Diese niederschmetternden Erkenntnisse verpackt er in Ironie, Sarkasmus und tiefschwarzem Humor, in schwindelig machende Wortkaskaden, einer Sintflut skurriler Ideen, absurder Situationskomik und alberner Details. Eine bitterböse und alberne Sitcom vor bedrohlicher Kulisse, jede Szene hat ihre entsprechende sprachliche Färbung, ihren passenden Tonfall. Eine Abrechnung, ein Menetekel, ein (nochmal sei es betont) literarisches Meisterwerk, saukomisch und deprimierend, gespickt mit Anspielungen, Zitaten und Verweisen. Dabei so elegant und stilsicher geschrieben, daß selbst in komplexesten Satzschachteln der Faden nicht verloren geht. Das Wissen um die tragische Lebens- und Krankengeschichte des Autors, seiner Verzweiflung und seinem selbst gewählten Tod im September 2008, legt eine weitere Folie über den Text. Den Roman geniessen und durchleiden können wir (die uns das englischsprachige Original überfordert) dank Ulrich Blumenbach. Sechs Jahre lange hat er mit diesem Textungetüm gerungen. Seine Übersetzung ist kongenial. Vielen Dank, Herr Blumenbach, Sie haben David Foster Wallace eine deutsche Stimme gegeben und alle Preise, die Sie dafür erhalten haben, voll und ganz verdient.

„Unendlicher Spaß“: unbedingt lesen. Und unbedingt gleich nochmal lesen, wenn man am Ende angelangt ist. Im zweiten Durchgang ist vieles leichter, vieles verständlicher und … vieles noch lustiger, als im ersten. Und selbst für eine dritte, vierte, fünfte Lektüre bleibt noch genug übrig zum Entdecken und Entschlüsseln.
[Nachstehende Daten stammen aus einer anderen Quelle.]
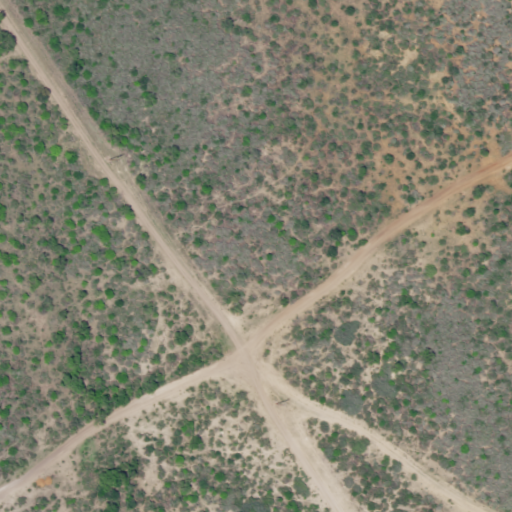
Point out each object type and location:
power tower: (108, 160)
road: (247, 374)
power tower: (273, 404)
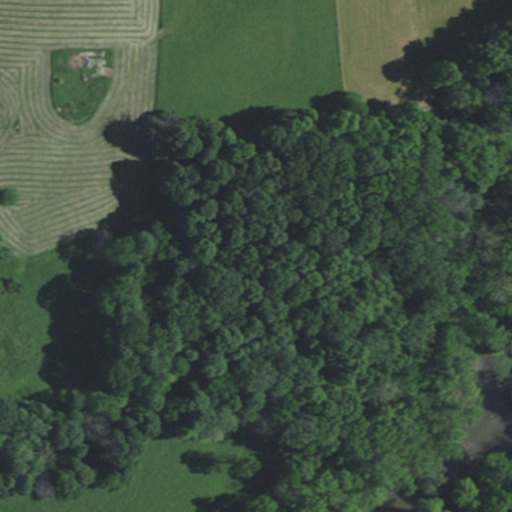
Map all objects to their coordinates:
river: (423, 418)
P.S.: Zum Erscheinen der deutschen Ausgabe hat der Verlag Kiepenheuer und Witsch hat, nach amerikanischem Vorbild, einen 100-tägigen öffentlichen Lesezirkel initiert. Selbst, wenn man den verpasst hat, lohnt sich (nachträglich) ein Blick hinein.
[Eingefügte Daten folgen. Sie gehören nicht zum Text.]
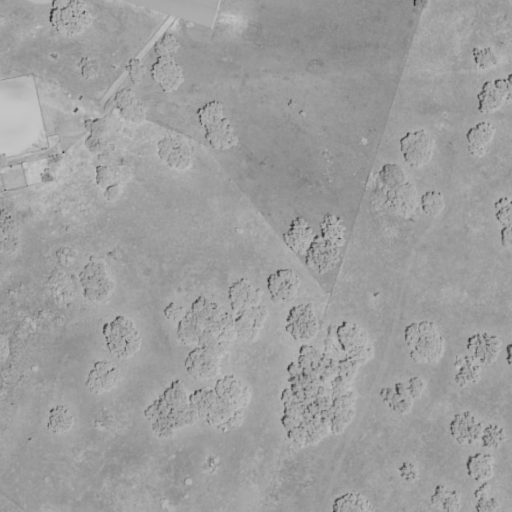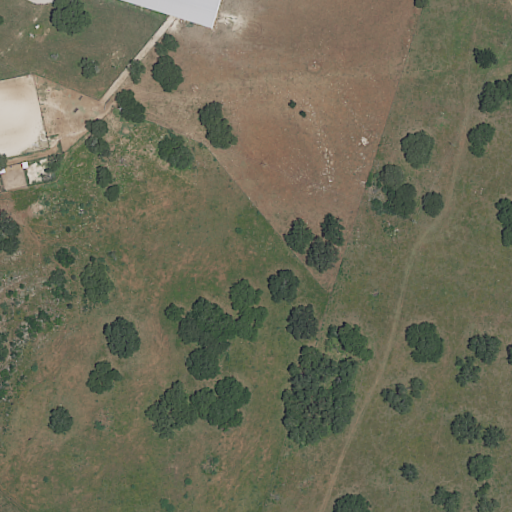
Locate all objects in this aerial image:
building: (182, 8)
P.P.S: Nur so zum Spaß: der originale Klappentext vom Verlag (eine (weitere) mögliche Art, den Roman zusammenzufassen):

„Unendlicher Spaß“ – so nannte James Incandenza seinen Film, der Menschen, die ihn anschauen, so verhext, dass sie sich nicht mehr von ihm lösen können und dabei verdursten und verhungern. Sein Sohn Hal, ein Tenniswunderkind mit außergewöhnlichen intellektuellen Fähigkeiten, studiert an der Enfield Tennis Academy (ETA), die von seinem Vater gegründet wurde. Hier sowie im nahe gelegenen Ennet-House, einem Entziehungsheim für Drogenabhängige, spielt ein Teil der überbordenden Handlung, die jeden literarischen Kosmos sprengt – in einem leicht in die Zukunft versetzten Amerika, das mit Kanada und Mexiko die „Organisation der nordamerikanischen Nationen“ bildet und von radikalen Separatisten in Kanada bekämpft wird.

P.P.P.S: Für tiefergehende Recherchetouren ist das englischsprachige Infinite-Jest-Wiki ein solides Basiscamp.